What to do:
Please go through the records below and return every line holding the word "default".

Data supplied:
──────────

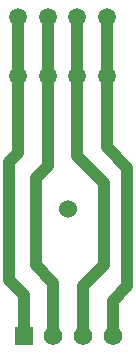
<source format=gbr>
%TF.GenerationSoftware,Altium Limited,Altium Designer,23.3.1 (30)*%
G04 Layer_Physical_Order=1*
G04 Layer_Color=255*
%FSLAX45Y45*%
%MOMM*%
%TF.SameCoordinates,3978930B-4288-4960-BFFB-EFBA2ACA1435*%
%TF.FilePolarity,Positive*%
%TF.FileFunction,Copper,L1,Top,Signal*%
%TF.Part,Single*%
G01*
G75*
%TA.AperFunction,Conductor*%
%ADD10C,1.00000*%
%TA.AperFunction,ComponentPad*%
%ADD11C,1.50000*%
%ADD12R,1.57500X1.57500*%
%ADD13C,1.57500*%
%TA.AperFunction,ViaPad*%
%ADD14C,1.52400*%
D10*
X1000000Y425000D02*
Y725000D01*
X1125000Y850000D01*
Y1850000D01*
X950000Y2025000D02*
X1125000Y1850000D01*
X950000Y2025000D02*
Y2625000D01*
Y3125000D01*
X700000Y1950000D02*
Y2625000D01*
X925000Y1025000D02*
Y1725000D01*
X700000Y1950000D02*
X925000Y1725000D01*
X750000Y850000D02*
X925000Y1025000D01*
X750000Y425000D02*
Y850000D01*
X700000Y2625000D02*
Y3125000D01*
X200000Y2625000D02*
Y3125000D01*
Y1975000D02*
Y2625000D01*
X125000Y900000D02*
Y1900000D01*
X200000Y1975000D01*
X125000Y900000D02*
X250000Y775000D01*
Y425000D02*
Y775000D01*
X450000Y2625000D02*
Y3125000D01*
X350000Y1768235D02*
X450000Y1868235D01*
Y2625000D01*
X350000Y1025000D02*
Y1768235D01*
X500000Y425000D02*
Y875000D01*
X350000Y1025000D02*
X500000Y875000D01*
D11*
X200000Y2625000D02*
D03*
X450000D02*
D03*
X700000D02*
D03*
X950000D02*
D03*
X200000Y3125000D02*
D03*
X450000D02*
D03*
X700000D02*
D03*
X950000D02*
D03*
D12*
X250000Y425000D02*
D03*
D13*
X500000D02*
D03*
X750000D02*
D03*
X1000000D02*
D03*
D14*
X625000Y1500000D02*
D03*
%TF.MD5,96ccef1c7d66a1298673aaa9ff40ff54*%
M02*

</source>
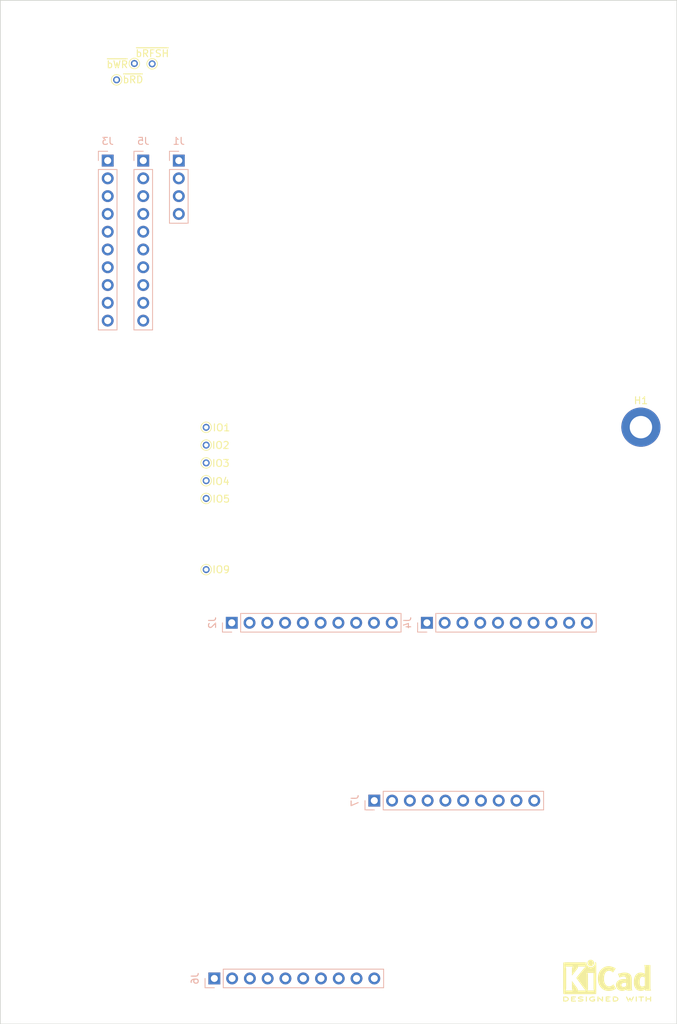
<source format=kicad_pcb>
(kicad_pcb (version 20221018) (generator pcbnew)

  (general
    (thickness 1.6)
  )

  (paper "A4" portrait)
  (layers
    (0 "F.Cu" signal)
    (31 "B.Cu" signal)
    (32 "B.Adhes" user "B.Adhesive")
    (33 "F.Adhes" user "F.Adhesive")
    (34 "B.Paste" user)
    (35 "F.Paste" user)
    (36 "B.SilkS" user "B.Silkscreen")
    (37 "F.SilkS" user "F.Silkscreen")
    (38 "B.Mask" user)
    (39 "F.Mask" user)
    (40 "Dwgs.User" user "User.Drawings")
    (41 "Cmts.User" user "User.Comments")
    (42 "Eco1.User" user "User.Eco1")
    (43 "Eco2.User" user "User.Eco2")
    (44 "Edge.Cuts" user)
    (45 "Margin" user)
    (46 "B.CrtYd" user "B.Courtyard")
    (47 "F.CrtYd" user "F.Courtyard")
    (48 "B.Fab" user)
    (49 "F.Fab" user)
    (50 "User.1" user)
    (51 "User.2" user)
    (52 "User.3" user)
    (53 "User.4" user)
    (54 "User.5" user)
    (55 "User.6" user)
    (56 "User.7" user)
    (57 "User.8" user)
    (58 "User.9" user)
  )

  (setup
    (pad_to_mask_clearance 0)
    (pcbplotparams
      (layerselection 0x00010fc_ffffffff)
      (plot_on_all_layers_selection 0x0000000_00000000)
      (disableapertmacros false)
      (usegerberextensions false)
      (usegerberattributes true)
      (usegerberadvancedattributes true)
      (creategerberjobfile true)
      (dashed_line_dash_ratio 12.000000)
      (dashed_line_gap_ratio 3.000000)
      (svgprecision 4)
      (plotframeref false)
      (viasonmask false)
      (mode 1)
      (useauxorigin false)
      (hpglpennumber 1)
      (hpglpenspeed 20)
      (hpglpendiameter 15.000000)
      (dxfpolygonmode true)
      (dxfimperialunits true)
      (dxfusepcbnewfont true)
      (psnegative false)
      (psa4output false)
      (plotreference true)
      (plotvalue true)
      (plotinvisibletext false)
      (sketchpadsonfab false)
      (subtractmaskfromsilk false)
      (outputformat 1)
      (mirror false)
      (drillshape 1)
      (scaleselection 1)
      (outputdirectory "")
    )
  )

  (net 0 "")
  (net 1 "GNDD")
  (net 2 "VCC")
  (net 3 "/CLK")
  (net 4 "/IORQ")
  (net 5 "/bA10")
  (net 6 "/bA11")
  (net 7 "/bA12")
  (net 8 "/bA13")
  (net 9 "/bA14")
  (net 10 "/bA15")
  (net 11 "/CS1")
  (net 12 "/D0")
  (net 13 "/D1")
  (net 14 "/D2")
  (net 15 "/D3")
  (net 16 "/D4")
  (net 17 "/D5")
  (net 18 "/D6")
  (net 19 "/D7")
  (net 20 "/bA0")
  (net 21 "/bA1")
  (net 22 "/bA2")
  (net 23 "/bA3")
  (net 24 "/bA4")
  (net 25 "/bA5")
  (net 26 "/bA6")
  (net 27 "/bA7")
  (net 28 "/bA8")
  (net 29 "/bA9")
  (net 30 "/S_ROM_OE")
  (net 31 "/POR")
  (net 32 "/CTC_9")
  (net 33 "/i8272_16")
  (net 34 "/i8272_5")
  (net 35 "/i8272_4")
  (net 36 "/bnWR")
  (net 37 "/bnIORQ")
  (net 38 "/U35_10")
  (net 39 "/U56_15")
  (net 40 "/U56_14")
  (net 41 "/U58_2")
  (net 42 "/PO")
  (net 43 "/bnMREQ")
  (net 44 "/SO")
  (net 45 "/ROMCS")
  (net 46 "/U58_3")
  (net 47 "/nCS0")
  (net 48 "/nCS2")
  (net 49 "/nCS3")
  (net 50 "/nPOR")
  (net 51 "/nVMA")
  (net 52 "/O6")
  (net 53 "/LO6")
  (net 54 "/CS1_U55_11")
  (net 55 "/NCAS64")
  (net 56 "/bnM1")
  (net 57 "/bnRFSH")
  (net 58 "/bnRD")
  (net 59 "/IO1")
  (net 60 "/IO2")
  (net 61 "/IO3")
  (net 62 "/IO4")
  (net 63 "/IO5")
  (net 64 "/IO9")

  (footprint "Cobra_original:TestPoint_Hole_D1mm_Drill0.6mm" (layer "F.Cu") (at 72.39 49.4538))

  (footprint "Symbol:KiCad-Logo2_5mm_SilkScreen" (layer "F.Cu") (at 142.494 178.1048))

  (footprint "Cobra_original:TestPoint_Hole_D1mm_Drill0.6mm" (layer "F.Cu") (at 85.1916 106.7054))

  (footprint "Cobra_original:TestPoint_Hole_D1mm_Drill0.6mm" (layer "F.Cu") (at 85.1916 109.2454))

  (footprint "Cobra_original:TestPoint_Hole_D1mm_Drill0.6mm" (layer "F.Cu") (at 85.1916 119.4054))

  (footprint "Cobra_original:TestPoint_Hole_D1mm_Drill0.6mm" (layer "F.Cu") (at 85.1916 101.6254))

  (footprint "Cobra_original:TestPoint_Hole_D1mm_Drill0.6mm" (layer "F.Cu") (at 85.1916 104.1654))

  (footprint "Cobra_original:TestPoint_Hole_D1mm_Drill0.6mm" (layer "F.Cu") (at 77.47 47.1678))

  (footprint "Cobra_original:TestPoint_Hole_D1mm_Drill0.6mm" (layer "F.Cu") (at 74.93 47.117))

  (footprint "MountingHole:MountingHole_3.2mm_M3_DIN965_Pad" (layer "F.Cu") (at 147.32 99.06))

  (footprint "Cobra_original:TestPoint_Hole_D1mm_Drill0.6mm" (layer "F.Cu") (at 85.1916 99.0854))

  (footprint "Connector_PinSocket_2.54mm:PinSocket_1x10_P2.54mm_Vertical" (layer "B.Cu") (at 76.2 60.9854 180))

  (footprint "Connector_PinSocket_2.54mm:PinSocket_1x10_P2.54mm_Vertical" (layer "B.Cu") (at 109.22 152.4 -90))

  (footprint "Connector_PinSocket_2.54mm:PinSocket_1x04_P2.54mm_Vertical" (layer "B.Cu") (at 81.28 60.9854 180))

  (footprint "Connector_PinSocket_2.54mm:PinSocket_1x10_P2.54mm_Vertical" (layer "B.Cu") (at 116.7384 127 -90))

  (footprint "Connector_PinSocket_2.54mm:PinSocket_1x10_P2.54mm_Vertical" (layer "B.Cu") (at 86.36 177.8 -90))

  (footprint "Connector_PinSocket_2.54mm:PinSocket_1x10_P2.54mm_Vertical" (layer "B.Cu") (at 88.8492 127 -90))

  (footprint "Connector_PinSocket_2.54mm:PinSocket_1x10_P2.54mm_Vertical" (layer "B.Cu") (at 71.12 60.9854 180))

  (gr_line (start 152.4508 184.3024) (end 55.7784 184.3024)
    (stroke (width 0.1) (type default)) (layer "Edge.Cuts") (tstamp 5b3099f9-b579-4f13-9b1a-3a0ef0fc8e3a))
  (gr_line (start 152.4508 38.1) (end 55.7784 38.1)
    (stroke (width 0.1) (type default)) (layer "Edge.Cuts") (tstamp bdae3eb9-3f7f-4112-ae9a-4609d6dc4b36))
  (gr_line (start 55.7784 38.1) (end 55.7784 184.3024)
    (stroke (width 0.1) (type solid)) (layer "Edge.Cuts") (tstamp e57b0ff2-f0c5-4c72-ba90-d48d8e4d5bf1))
  (gr_line (start 152.4508 38.1) (end 152.4508 184.3024)
    (stroke (width 0.1) (type solid)) (layer "Edge.Cuts") (tstamp fbd400c6-14c7-455d-a572-391776d3f90b))

)

</source>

──────────

Response area:
    (stroke (width 0.1) (type default)) (layer "Edge.Cuts") (tstamp 5b3099f9-b579-4f13-9b1a-3a0ef0fc8e3a))
    (stroke (width 0.1) (type default)) (layer "Edge.Cuts") (tstamp bdae3eb9-3f7f-4112-ae9a-4609d6dc4b36))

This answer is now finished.